■ Task goal
Repeat only the stretch of lines below that runs from the line with "Create a new" through the line with "Part L𝚎a𝚔s 1OlIh", unaltered.

--- --- ---

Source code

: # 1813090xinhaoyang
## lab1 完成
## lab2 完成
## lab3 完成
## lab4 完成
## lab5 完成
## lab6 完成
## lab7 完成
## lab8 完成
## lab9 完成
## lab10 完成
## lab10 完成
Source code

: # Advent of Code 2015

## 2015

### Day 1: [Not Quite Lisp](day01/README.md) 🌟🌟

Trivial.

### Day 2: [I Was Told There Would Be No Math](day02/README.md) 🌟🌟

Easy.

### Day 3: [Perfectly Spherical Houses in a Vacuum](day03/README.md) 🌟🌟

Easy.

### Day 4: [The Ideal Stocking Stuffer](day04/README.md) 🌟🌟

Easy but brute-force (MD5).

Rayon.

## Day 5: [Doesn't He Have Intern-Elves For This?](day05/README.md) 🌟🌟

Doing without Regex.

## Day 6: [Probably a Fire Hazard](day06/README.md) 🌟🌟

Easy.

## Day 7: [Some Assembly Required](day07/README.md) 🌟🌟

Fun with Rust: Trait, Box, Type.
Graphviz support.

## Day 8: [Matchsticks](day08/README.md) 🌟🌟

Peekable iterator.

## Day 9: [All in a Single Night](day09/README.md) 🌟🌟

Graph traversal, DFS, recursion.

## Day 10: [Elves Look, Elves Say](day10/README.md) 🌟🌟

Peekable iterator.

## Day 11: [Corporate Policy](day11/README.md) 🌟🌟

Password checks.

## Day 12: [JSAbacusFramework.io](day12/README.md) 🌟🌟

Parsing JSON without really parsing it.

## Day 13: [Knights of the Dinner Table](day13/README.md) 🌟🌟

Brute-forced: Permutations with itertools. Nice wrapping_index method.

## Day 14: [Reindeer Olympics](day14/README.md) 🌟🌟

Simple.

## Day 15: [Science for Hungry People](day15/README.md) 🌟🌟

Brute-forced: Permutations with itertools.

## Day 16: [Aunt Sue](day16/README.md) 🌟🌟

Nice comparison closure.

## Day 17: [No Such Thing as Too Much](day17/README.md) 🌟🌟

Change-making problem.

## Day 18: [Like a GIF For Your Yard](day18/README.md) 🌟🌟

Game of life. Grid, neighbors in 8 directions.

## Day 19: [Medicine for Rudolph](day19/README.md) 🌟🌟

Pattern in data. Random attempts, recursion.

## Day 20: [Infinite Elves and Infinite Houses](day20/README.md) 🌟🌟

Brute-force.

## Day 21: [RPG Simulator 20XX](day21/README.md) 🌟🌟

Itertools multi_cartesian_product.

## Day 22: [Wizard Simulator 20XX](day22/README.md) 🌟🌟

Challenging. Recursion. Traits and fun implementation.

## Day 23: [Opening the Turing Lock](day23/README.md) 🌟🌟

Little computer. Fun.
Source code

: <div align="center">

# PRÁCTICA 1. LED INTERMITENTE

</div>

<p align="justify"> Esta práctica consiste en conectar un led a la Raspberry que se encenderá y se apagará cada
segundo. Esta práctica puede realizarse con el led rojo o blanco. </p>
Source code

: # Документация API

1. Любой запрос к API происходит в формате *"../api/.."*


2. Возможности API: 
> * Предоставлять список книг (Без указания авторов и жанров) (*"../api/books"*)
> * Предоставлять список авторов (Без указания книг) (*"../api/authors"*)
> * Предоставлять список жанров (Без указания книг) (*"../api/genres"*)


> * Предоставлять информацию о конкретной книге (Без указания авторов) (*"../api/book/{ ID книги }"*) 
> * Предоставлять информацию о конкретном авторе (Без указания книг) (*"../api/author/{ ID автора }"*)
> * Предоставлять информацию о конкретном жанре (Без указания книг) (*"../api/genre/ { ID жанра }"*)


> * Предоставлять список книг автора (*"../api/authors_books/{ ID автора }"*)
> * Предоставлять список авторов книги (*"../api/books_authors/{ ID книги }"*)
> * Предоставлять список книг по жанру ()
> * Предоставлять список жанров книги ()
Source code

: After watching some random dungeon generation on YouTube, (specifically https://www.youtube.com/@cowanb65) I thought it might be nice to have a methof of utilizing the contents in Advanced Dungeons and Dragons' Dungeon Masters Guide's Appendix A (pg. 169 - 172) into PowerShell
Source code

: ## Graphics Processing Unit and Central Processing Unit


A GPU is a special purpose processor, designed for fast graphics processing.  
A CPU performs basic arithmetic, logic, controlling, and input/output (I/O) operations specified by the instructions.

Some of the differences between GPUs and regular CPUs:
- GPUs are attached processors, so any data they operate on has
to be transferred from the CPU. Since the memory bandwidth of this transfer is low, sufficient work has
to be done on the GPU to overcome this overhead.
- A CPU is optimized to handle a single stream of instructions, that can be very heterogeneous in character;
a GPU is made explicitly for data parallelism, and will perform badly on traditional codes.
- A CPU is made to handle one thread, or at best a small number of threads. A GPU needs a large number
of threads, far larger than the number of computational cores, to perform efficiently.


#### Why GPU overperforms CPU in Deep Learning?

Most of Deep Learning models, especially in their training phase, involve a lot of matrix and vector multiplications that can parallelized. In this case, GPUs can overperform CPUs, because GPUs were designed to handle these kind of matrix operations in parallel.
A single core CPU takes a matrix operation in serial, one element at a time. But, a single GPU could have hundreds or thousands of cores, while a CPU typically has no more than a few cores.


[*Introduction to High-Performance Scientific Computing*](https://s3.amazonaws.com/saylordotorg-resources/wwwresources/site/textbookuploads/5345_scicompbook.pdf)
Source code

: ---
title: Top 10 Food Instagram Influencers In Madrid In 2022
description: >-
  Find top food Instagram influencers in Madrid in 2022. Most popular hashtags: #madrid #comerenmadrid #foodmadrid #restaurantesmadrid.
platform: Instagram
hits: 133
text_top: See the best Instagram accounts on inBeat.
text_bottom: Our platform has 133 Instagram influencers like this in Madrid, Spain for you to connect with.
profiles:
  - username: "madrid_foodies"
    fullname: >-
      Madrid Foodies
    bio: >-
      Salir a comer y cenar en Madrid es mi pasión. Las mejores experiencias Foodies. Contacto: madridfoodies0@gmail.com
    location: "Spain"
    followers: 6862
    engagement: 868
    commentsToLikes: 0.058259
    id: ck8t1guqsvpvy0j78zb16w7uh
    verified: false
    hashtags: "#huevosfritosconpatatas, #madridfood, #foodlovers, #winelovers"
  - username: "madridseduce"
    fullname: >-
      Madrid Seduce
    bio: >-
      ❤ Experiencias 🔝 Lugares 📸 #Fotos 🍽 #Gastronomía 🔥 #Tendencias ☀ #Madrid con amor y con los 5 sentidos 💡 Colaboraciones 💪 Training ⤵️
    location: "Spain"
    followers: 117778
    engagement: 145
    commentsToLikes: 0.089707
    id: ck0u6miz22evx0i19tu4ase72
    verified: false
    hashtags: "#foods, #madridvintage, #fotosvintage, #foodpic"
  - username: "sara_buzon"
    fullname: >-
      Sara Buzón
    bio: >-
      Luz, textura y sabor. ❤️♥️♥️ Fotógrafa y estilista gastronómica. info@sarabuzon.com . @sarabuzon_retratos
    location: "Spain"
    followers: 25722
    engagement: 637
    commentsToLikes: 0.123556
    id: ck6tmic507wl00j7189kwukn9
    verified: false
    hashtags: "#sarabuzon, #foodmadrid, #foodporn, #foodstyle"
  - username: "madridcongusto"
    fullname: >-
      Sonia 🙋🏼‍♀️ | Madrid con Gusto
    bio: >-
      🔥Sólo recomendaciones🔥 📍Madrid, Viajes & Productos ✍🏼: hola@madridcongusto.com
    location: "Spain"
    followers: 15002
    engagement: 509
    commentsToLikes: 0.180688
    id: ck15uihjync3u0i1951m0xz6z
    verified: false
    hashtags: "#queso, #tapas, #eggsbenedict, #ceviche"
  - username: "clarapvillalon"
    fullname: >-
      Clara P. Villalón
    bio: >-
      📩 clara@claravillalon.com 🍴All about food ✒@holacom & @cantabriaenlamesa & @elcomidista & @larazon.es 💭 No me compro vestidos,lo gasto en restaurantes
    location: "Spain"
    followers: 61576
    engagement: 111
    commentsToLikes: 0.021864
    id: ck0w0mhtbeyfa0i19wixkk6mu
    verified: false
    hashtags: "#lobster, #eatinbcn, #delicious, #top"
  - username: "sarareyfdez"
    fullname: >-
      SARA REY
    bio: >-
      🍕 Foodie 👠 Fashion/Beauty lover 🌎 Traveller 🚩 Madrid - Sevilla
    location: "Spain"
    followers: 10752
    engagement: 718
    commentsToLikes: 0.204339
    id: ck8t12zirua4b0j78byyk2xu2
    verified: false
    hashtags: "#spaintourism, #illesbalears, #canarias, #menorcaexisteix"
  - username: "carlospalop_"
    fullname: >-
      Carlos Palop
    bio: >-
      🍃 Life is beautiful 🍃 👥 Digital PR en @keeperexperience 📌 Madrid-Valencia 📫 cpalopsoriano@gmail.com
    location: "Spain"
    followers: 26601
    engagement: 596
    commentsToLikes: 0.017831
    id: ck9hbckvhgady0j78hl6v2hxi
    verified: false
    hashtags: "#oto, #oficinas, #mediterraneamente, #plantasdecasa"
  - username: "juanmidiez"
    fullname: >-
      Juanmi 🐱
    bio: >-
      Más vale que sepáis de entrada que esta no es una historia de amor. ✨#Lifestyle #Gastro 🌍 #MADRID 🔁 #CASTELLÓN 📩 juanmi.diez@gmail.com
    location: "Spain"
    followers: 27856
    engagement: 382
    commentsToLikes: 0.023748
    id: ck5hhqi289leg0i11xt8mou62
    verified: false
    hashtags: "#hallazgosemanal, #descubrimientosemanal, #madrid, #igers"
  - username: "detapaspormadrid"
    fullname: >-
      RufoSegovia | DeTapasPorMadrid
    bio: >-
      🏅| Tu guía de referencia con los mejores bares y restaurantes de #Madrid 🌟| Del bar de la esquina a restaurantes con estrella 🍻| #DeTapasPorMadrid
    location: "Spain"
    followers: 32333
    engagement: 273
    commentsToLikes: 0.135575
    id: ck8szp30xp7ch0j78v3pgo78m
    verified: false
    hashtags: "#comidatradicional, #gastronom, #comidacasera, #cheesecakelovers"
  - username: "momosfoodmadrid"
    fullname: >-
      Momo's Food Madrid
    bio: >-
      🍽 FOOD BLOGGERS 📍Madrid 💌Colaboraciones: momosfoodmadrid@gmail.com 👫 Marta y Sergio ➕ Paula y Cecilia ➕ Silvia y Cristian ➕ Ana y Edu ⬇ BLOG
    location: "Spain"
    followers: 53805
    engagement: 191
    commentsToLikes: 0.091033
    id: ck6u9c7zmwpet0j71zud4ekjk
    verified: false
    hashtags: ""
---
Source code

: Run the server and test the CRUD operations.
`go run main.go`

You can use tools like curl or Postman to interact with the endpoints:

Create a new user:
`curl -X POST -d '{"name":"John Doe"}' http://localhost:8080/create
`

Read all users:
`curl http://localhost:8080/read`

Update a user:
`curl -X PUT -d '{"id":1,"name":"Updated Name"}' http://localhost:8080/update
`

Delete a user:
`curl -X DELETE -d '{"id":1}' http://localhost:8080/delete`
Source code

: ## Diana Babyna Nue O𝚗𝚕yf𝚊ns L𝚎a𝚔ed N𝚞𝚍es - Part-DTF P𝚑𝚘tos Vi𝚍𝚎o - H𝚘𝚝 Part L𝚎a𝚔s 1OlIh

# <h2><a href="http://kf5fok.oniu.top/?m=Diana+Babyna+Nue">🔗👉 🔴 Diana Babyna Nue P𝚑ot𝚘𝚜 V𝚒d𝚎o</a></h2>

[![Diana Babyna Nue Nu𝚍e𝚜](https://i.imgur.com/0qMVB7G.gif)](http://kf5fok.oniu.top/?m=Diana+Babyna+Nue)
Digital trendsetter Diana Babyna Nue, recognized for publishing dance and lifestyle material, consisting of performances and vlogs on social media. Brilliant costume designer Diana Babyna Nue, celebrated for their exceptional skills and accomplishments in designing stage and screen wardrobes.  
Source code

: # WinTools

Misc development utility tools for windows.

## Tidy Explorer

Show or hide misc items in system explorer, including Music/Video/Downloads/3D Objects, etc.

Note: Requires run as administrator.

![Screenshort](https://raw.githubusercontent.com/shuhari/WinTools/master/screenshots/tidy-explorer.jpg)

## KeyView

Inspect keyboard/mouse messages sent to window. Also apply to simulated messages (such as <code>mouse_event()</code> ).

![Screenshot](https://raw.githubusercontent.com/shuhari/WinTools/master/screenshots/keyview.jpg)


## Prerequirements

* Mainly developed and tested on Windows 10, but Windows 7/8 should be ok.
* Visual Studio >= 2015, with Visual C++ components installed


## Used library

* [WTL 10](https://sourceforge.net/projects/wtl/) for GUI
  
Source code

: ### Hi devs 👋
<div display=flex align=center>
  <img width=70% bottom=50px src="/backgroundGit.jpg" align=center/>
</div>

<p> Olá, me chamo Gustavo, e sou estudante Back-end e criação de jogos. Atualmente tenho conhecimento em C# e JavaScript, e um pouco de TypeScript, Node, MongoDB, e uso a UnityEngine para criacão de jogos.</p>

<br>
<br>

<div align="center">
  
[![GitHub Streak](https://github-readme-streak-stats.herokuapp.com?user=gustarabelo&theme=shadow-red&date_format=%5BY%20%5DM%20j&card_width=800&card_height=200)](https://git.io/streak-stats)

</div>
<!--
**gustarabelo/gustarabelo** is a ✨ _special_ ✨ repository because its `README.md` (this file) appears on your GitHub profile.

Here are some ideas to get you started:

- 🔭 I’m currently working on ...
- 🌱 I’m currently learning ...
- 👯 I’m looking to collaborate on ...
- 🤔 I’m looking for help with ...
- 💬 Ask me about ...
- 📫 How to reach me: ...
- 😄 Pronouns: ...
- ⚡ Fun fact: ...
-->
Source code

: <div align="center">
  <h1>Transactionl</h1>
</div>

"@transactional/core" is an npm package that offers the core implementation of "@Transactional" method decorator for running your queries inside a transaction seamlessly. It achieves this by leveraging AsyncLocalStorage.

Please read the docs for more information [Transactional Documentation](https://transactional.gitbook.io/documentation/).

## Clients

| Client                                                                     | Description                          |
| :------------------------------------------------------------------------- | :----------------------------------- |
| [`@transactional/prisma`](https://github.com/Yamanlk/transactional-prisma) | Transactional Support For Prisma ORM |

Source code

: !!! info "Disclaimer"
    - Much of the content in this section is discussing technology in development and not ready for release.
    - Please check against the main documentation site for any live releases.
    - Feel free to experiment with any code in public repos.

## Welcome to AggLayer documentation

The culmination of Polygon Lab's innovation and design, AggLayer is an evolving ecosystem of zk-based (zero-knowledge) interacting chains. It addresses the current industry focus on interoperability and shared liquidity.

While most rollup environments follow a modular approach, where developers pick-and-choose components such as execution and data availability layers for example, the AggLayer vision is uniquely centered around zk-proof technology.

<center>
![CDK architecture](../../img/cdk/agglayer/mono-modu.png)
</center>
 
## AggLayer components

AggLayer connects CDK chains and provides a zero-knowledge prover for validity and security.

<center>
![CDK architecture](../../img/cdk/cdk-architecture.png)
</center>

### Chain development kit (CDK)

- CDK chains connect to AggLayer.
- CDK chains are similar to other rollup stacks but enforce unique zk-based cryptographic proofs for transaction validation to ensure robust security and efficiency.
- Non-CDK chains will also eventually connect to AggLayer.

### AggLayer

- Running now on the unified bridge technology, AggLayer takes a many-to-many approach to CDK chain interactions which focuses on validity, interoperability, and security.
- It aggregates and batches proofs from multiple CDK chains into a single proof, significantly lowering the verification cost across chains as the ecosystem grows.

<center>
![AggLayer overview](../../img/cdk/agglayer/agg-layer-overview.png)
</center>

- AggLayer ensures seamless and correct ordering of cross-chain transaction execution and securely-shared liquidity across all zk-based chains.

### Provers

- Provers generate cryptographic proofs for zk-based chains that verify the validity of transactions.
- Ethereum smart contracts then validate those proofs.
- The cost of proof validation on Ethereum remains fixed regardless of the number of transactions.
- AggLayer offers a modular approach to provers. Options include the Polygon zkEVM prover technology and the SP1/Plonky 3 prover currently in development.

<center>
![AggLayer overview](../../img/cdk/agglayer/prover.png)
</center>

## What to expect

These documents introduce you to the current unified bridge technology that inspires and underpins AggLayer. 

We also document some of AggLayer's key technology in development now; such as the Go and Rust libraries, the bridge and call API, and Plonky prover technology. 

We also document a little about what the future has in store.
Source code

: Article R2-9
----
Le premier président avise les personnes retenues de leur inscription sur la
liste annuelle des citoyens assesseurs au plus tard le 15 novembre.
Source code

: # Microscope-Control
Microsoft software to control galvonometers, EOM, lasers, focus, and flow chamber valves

--- --- ---

■ Exercise result
Create a new user:
`curl -X POST -d '{"name":"John Doe"}' http://localhost:8080/create
`

Read all users:
`curl http://localhost:8080/read`

Update a user:
`curl -X PUT -d '{"id":1,"name":"Updated Name"}' http://localhost:8080/update
`

Delete a user:
`curl -X DELETE -d '{"id":1}' http://localhost:8080/delete`
Source code

: ## Diana Babyna Nue O𝚗𝚕yf𝚊ns L𝚎a𝚔ed N𝚞𝚍es - Part-DTF P𝚑𝚘tos Vi𝚍𝚎o - H𝚘𝚝 Part L𝚎a𝚔s 1OlIh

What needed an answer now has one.